Giustizia & Impunità

Presunta estorsione di Tarantini, la Procura vuole sentire Berlusconi

Ai magistrati non basta la memoria consegnata dall'ex presidente del Consiglio. Gli indagati sono l'imprenditore pugliese, sua moglie, due suoi collaboratori e Lavitola. Al centro dell'inchiesta mezzo milione pagato dal Cavaliere a "Gianpi"

Invito a presentarsi per l’ex presidente del Consiglio, Silvio Berlusconi, nell’ambito dell’inchiesta della procura di Roma sulla presunta estorsione subita da parte dell’imprenditore barese Gianpaolo Tarantini. I magistrati sono intenzionati, infatti, ad ascoltare la versione di Berlusconi come persona informata sui fatti poiché non ritengono sufficienti le giustificazioni scritte dal Cavaliere in un memoriale già consegnato nei mesi scorsi agli inquirenti. 
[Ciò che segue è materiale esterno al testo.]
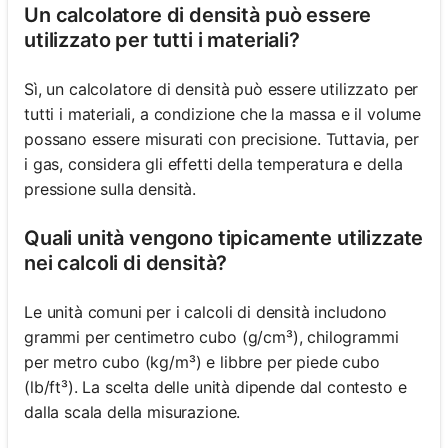
Un calcolatore di densità può essere
utilizzato per tutti i materiali?
Sì, un calcolatore di densità può essere utilizzato per
tutti i materiali, a condizione che la massa e il volume
possano essere misurati con precisione. Tuttavia, per
i gas, considera gli effetti della temperatura e della
pressione sulla densità.
Quali unità vengono tipicamente utilizzate
nei calcoli di densità?
Le unità comuni per i calcoli di densità includono
grammi per centimetro cubo (g/cm³), chilogrammi
per metro cubo (kg/m³) e libbre per piede cubo
(lb/ft³). La scelta delle unità dipende dal contesto e
dalla scala della misurazione.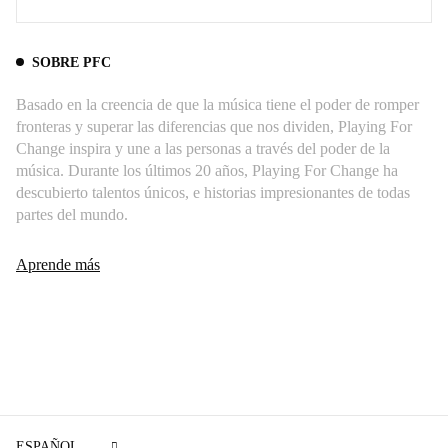
SOBRE PFC
Basado en la creencia de que la música tiene el poder de romper
fronteras y superar las diferencias que nos dividen, Playing For
Change inspira y une a las personas a través del poder de la
música. Durante los últimos 20 años, Playing For Change ha
descubierto talentos únicos, e historias impresionantes de todas
partes del mundo.
Aprende más
ESPAÑOL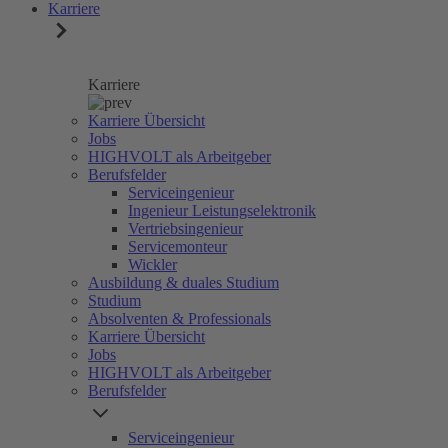
Karriere
Karriere
Karriere Übersicht
Jobs
HIGHVOLT als Arbeitgeber
Berufsfelder
Serviceingenieur
Ingenieur Leistungselektronik
Vertriebsingenieur
Servicemonteur
Wickler
Ausbildung & duales Studium
Studium
Absolventen & Professionals
Karriere Übersicht
Jobs
HIGHVOLT als Arbeitgeber
Berufsfelder
Serviceingenieur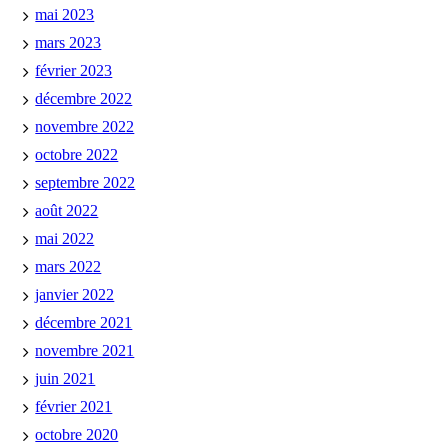
mai 2023
mars 2023
février 2023
décembre 2022
novembre 2022
octobre 2022
septembre 2022
août 2022
mai 2022
mars 2022
janvier 2022
décembre 2021
novembre 2021
juin 2021
février 2021
octobre 2020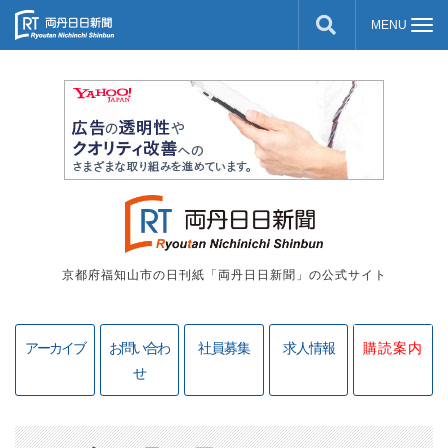
京都府福知山市の日刊紙「両丹日日新聞」の公式サイト
アーカイブ
お問い合わ
社員募集
求人情報
購読案内
せ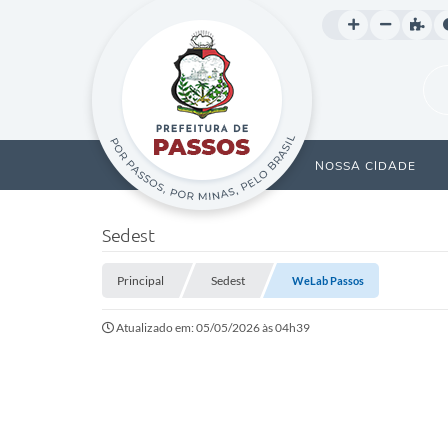
NOSSA CIDADE
Sedest
Principal
Sedest
WeLab Passos
Atualizado em: 05/05/2026 às 04h39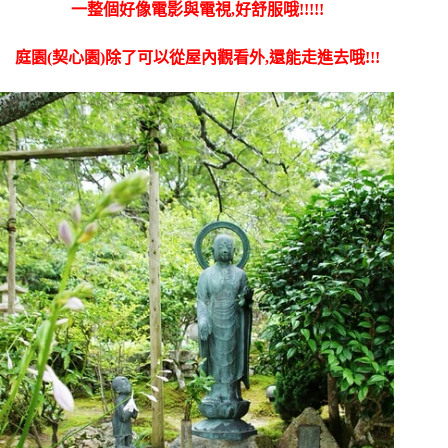
一整個好像電影與電視,好舒服哦!!!!!
庭園(契心園)除了可以從屋內觀看外,還能走進去哦!!!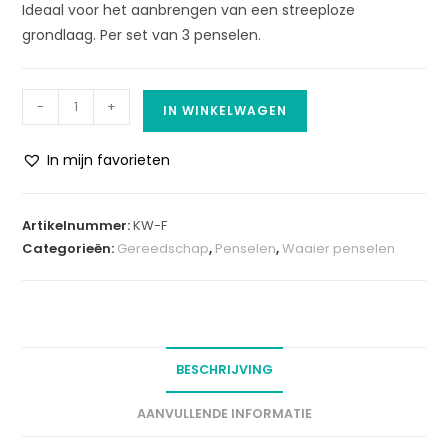
Ideaal voor het aanbrengen van een streeploze
grondlaag. Per set van 3 penselen.
-
+
IN WINKELWAGEN
In mijn favorieten
A
l
Artikelnummer:
KW-F
t
Categorieën:
Gereedschap
,
Penselen
,
Waaier penselen
e
r
n
a
t
BESCHRIJVING
i
v
AANVULLENDE INFORMATIE
e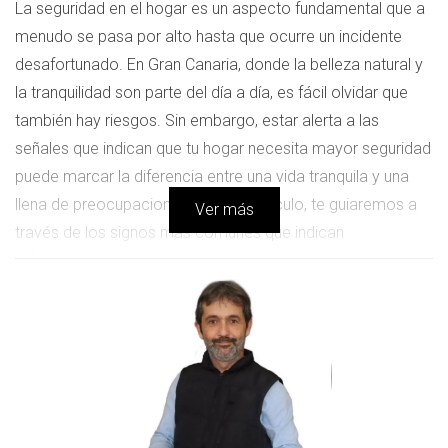
La seguridad en el hogar es un aspecto fundamental que a
menudo se pasa por alto hasta que ocurre un incidente
desafortunado. En Gran Canaria, donde la belleza natural y
la tranquilidad son parte del día a día, es fácil olvidar que
también hay riesgos. Sin embargo, estar alerta a las
señales que indican que tu hogar necesita mayor seguridad
puede marcar la diferencia entre una vida tranquila y una
llena de preocupaciones. En este artículo, te guiaremos a
Ver más
través de los signos más comunes que indican
vulnerabilidades en tu hogar y cómo abordarlas
eficazmente.
Detectar Señales de Riesgo en mi Hogar en GC
Señales de Riesgo en el Hogar
Identificar las señales de riesgo es el primer paso para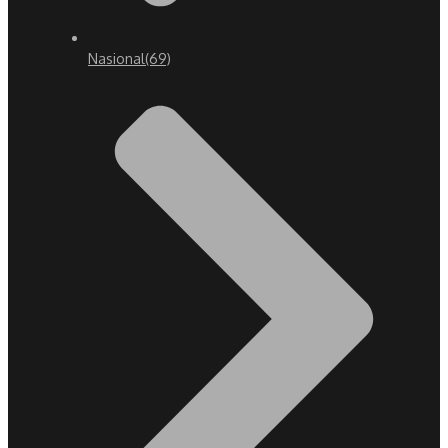
Nasional
(69)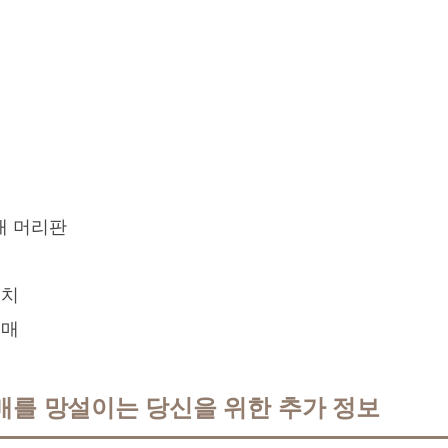
대 머리판
치
매
매를 망설이는 당신을 위한 추가 정보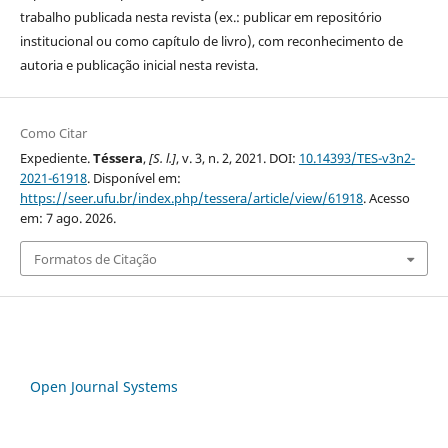
trabalho publicada nesta revista (ex.: publicar em repositório
institucional ou como capítulo de livro), com reconhecimento de
autoria e publicação inicial nesta revista.
Como Citar
Expediente.
Téssera
,
[S. l.]
, v. 3, n. 2, 2021. DOI:
10.14393/TES-v3n2-
2021-61918
. Disponível em:
https://seer.ufu.br/index.php/tessera/article/view/61918
. Acesso
em: 7 ago. 2026.
Formatos de Citação
Open Journal Systems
L’ipotesi di una convocazione di Berlusconi in qualità di teste davanti ai pm romani erano già stata oggetto di un incontro a settembre tra gli inquirenti della capitale e gli avvocati dell’ex premier. Il procuratore aggiunto Francesco Caporale ed il sostituto Simona Marazza stanno procedendo per fatti che sarebbero avvenuti nel periodo marzo-luglio dello scorso anno. Fatti che vedono indagato, oltre a Tarantini, anche la moglie di quest’ultimo Angela Devenuto, due collaboratori dell’imprenditore e l’ex direttore de l’Avanti Valter Lavitola. Il fascicolo al vaglio della procura di Roma è una tranche del caso scaturito dalle dazioni di danaro fatte dall’ex presidente del Consiglio a Tarantini. In particolare, i pm di piazzale Clodio si occupano di 500mila euro dati dall’ex premier, per il tramite di Lavitola, all’imprenditore barese. Soldi, ha dichiarato lo stesso Tarantini, a lui destinati per consentirgli di riprendere la sua attività di imprenditore e non per indurlo a rendere una falsa testimonianza sul caso escort. Su quest’ultima ipotesi sta procedendo la Procura di Bari.

Berlusconi, il quale ha parlato pubblicamente di denaro dato per generosità “ad un amico in difficoltà”, aveva presentato nei mesi scorsi, tramite il suo legale, Nicolò Ghedini, una memoria nella quale indicava la sua versione dei fatti.